Teks Pilihan:

━━━

Oleh: Tracy Phua
(artikel asli dalam bahasa Inggris: 5 Ways To Tell He Is The One To Marry)
Berkencan bisa menjadi sesuatu yang menakutkan dan melelahkan—bagaimana kamu tahu bahwa orang yang berkencan denganmu adalah orang yang tepat menjadi pasangan hidupmu? Inilah pertanyaanku sekitar 16 bulan yang lalu. Hari ini, aku bersyukur kepada Tuhan dan berterima kasih kepada semua anggota keluarga yang sudah menolongku dalam mengambil keputusan pada saat itu. Pengalamanku belum banyak, tetapi berikut ini setidaknya ada lima tanda yang telah menolongku mengenali apakah cowok yang berpacaran denganku dapat serius kupertimbangkan sebagai pasangan hidup.

━━━

Informasi:
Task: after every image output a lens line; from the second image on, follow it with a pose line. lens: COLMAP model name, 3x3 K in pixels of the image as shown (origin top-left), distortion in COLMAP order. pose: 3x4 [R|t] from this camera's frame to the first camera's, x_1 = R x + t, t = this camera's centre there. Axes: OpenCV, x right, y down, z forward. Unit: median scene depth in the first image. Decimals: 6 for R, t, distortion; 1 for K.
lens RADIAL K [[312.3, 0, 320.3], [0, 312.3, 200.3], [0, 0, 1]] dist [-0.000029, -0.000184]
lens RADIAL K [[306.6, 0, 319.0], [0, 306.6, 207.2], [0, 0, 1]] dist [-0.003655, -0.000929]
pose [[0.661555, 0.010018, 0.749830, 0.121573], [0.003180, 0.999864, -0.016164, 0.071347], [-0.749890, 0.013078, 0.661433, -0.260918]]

━━━

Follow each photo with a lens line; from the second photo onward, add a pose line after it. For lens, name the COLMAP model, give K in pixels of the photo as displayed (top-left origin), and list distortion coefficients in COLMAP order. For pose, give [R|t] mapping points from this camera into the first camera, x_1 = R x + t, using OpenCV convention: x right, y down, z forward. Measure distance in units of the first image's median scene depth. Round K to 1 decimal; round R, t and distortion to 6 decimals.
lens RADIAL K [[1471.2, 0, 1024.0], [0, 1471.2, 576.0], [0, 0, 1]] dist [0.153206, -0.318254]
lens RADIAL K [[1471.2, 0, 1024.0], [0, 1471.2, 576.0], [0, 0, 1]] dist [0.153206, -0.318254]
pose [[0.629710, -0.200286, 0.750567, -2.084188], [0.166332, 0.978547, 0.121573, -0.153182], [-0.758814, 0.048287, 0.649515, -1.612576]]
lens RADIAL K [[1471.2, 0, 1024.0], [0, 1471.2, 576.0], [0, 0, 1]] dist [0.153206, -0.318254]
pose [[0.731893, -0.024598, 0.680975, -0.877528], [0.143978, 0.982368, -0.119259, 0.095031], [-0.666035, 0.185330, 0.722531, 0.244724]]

━━━

Tugas 1:
Jawablah pertanyaan berikut berdasarkan teks pilihan.
(a) Dalam bahasa apa artikel asli teks pilihan ditulis?
(b) Kapan penulis mengajukan pertanyaan tentang orang yang tepat menjadi pasangan hidup?
(c) Setidaknya berapa tanda yang menurut penulis telah menolongnya?
Tugas 2: Salin kata demi kata bagian teks pilihan dari "Berkencan bisa menjadi" sampai "sebagai pasangan hidup.".
Jawablah hanya berdasarkan teks pilihan, bukan catatan.

Jawabanmu 1:
(a) Bahasa Inggris.
(b) Sekitar 16 bulan yang lalu.
(c) Lima tanda.

Jawabanmu 2:
Berkencan bisa menjadi sesuatu yang menakutkan dan melelahkan—bagaimana kamu tahu bahwa orang yang berkencan denganmu adalah orang yang tepat menjadi pasangan hidupmu? Inilah pertanyaanku sekitar 16 bulan yang lalu. Hari ini, aku bersyukur kepada Tuhan dan berterima kasih kepada semua anggota keluarga yang sudah menolongku dalam mengambil keputusan pada saat itu. Pengalamanku belum banyak, tetapi berikut ini setidaknya ada lima tanda yang telah menolongku mengenali apakah cowok yang berpacaran denganku dapat serius kupertimbangkan sebagai pasangan hidup.